_Instructions for the task_: Taking the line that contains "neck: (231, 341)" as the starting point, give again exactly every line up to and including the last line of the records below.

_Data records_:
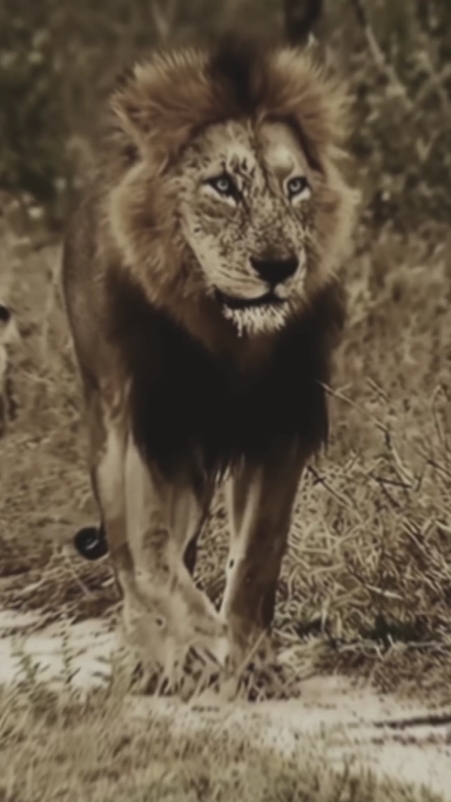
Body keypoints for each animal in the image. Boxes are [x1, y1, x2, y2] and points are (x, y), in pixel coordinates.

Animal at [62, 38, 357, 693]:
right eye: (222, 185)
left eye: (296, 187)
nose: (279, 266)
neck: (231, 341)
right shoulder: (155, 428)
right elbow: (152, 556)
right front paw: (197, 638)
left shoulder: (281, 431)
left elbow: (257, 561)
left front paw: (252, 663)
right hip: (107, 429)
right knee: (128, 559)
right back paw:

_Answer box_:
neck: (231, 341)
right shoulder: (155, 428)
right elbow: (152, 556)
right front paw: (197, 638)
left shoulder: (281, 431)
left elbow: (257, 561)
left front paw: (252, 663)
right hip: (107, 429)
right knee: (128, 559)
right back paw:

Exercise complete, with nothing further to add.